• Exercise description:
Edit the rows below so that "Ropa y Accesorios" becomes "Ropa y Calzado" wherever it appears, and reproduce every other line unchanged.

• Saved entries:
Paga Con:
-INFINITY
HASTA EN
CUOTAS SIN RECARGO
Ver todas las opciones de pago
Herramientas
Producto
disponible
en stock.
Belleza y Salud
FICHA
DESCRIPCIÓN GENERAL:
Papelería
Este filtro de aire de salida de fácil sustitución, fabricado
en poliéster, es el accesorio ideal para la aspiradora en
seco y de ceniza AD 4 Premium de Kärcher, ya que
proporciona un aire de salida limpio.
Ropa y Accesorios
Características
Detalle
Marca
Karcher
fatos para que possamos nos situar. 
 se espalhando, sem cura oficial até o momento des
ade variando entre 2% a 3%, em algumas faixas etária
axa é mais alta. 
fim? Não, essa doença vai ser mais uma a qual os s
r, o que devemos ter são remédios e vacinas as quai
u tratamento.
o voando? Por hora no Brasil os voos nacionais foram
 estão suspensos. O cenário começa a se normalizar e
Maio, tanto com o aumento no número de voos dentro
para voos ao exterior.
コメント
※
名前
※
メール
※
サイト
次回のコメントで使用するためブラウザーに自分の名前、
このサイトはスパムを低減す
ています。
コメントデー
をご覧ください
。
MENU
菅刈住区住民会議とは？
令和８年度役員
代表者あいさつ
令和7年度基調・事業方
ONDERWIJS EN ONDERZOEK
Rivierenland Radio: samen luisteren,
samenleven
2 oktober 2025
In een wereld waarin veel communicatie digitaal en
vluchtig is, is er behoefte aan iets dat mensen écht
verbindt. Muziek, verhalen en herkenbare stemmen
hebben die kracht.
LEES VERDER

• Output:
Paga Con:
-INFINITY
HASTA EN
CUOTAS SIN RECARGO
Ver todas las opciones de pago
Herramientas
Producto
disponible
en stock.
Belleza y Salud
FICHA
DESCRIPCIÓN GENERAL:
Papelería
Este filtro de aire de salida de fácil sustitución, fabricado
en poliéster, es el accesorio ideal para la aspiradora en
seco y de ceniza AD 4 Premium de Kärcher, ya que
proporciona un aire de salida limpio.
Ropa y Calzado
Características
Detalle
Marca
Karcher
fatos para que possamos nos situar. 
 se espalhando, sem cura oficial até o momento des
ade variando entre 2% a 3%, em algumas faixas etária
axa é mais alta. 
fim? Não, essa doença vai ser mais uma a qual os s
r, o que devemos ter são remédios e vacinas as quai
u tratamento.
o voando? Por hora no Brasil os voos nacionais foram
 estão suspensos. O cenário começa a se normalizar e
Maio, tanto com o aumento no número de voos dentro
para voos ao exterior.
コメント
※
名前
※
メール
※
サイト
次回のコメントで使用するためブラウザーに自分の名前、
このサイトはスパムを低減す
ています。
コメントデー
をご覧ください
。
MENU
菅刈住区住民会議とは？
令和８年度役員
代表者あいさつ
令和7年度基調・事業方
ONDERWIJS EN ONDERZOEK
Rivierenland Radio: samen luisteren,
samenleven
2 oktober 2025
In een wereld waarin veel communicatie digitaal en
vluchtig is, is er behoefte aan iets dat mensen écht
verbindt. Muziek, verhalen en herkenbare stemmen
hebben die kracht.
LEES VERDER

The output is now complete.